[Exercise directions] Copy each line of the records below that has "کتاب" in it.

[Data extract]
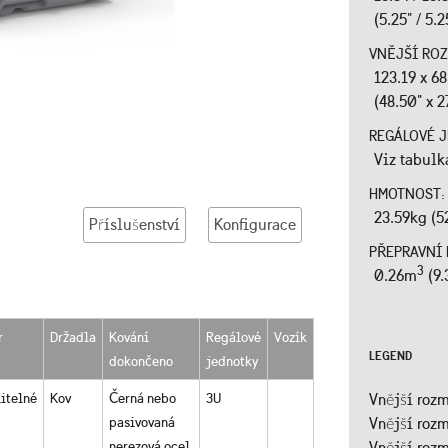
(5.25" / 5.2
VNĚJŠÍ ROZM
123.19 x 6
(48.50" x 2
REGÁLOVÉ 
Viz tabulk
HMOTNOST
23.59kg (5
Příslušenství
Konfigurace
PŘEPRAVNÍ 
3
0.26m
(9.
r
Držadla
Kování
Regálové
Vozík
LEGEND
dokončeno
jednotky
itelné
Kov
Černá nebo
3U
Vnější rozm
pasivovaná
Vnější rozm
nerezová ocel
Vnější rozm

--

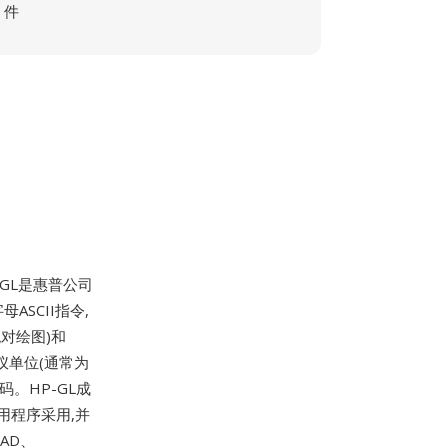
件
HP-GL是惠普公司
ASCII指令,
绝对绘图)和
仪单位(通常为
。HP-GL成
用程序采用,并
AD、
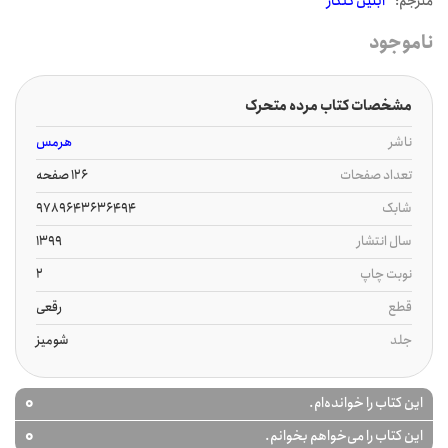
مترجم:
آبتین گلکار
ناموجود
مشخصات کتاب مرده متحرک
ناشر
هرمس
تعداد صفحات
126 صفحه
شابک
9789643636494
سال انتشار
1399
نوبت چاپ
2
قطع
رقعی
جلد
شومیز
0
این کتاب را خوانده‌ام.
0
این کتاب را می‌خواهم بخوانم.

---

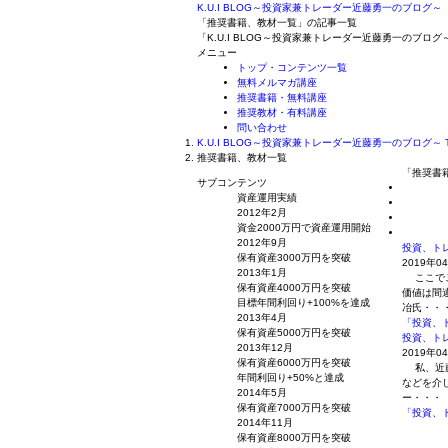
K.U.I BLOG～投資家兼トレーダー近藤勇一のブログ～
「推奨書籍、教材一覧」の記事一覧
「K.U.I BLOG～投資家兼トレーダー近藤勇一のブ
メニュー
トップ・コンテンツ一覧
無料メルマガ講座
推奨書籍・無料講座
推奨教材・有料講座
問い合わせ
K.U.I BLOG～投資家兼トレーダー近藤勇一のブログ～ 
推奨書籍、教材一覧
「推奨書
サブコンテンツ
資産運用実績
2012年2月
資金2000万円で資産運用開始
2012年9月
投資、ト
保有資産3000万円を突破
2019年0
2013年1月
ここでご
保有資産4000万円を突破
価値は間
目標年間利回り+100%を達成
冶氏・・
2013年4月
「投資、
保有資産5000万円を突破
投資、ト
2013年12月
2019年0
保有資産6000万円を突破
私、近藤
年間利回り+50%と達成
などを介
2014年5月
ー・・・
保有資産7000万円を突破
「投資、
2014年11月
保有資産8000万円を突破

[Solved exercise]
مشخصات کتاب مرده متحرک
این کتاب را خوانده‌ام.
این کتاب را می‌خواهم بخوانم.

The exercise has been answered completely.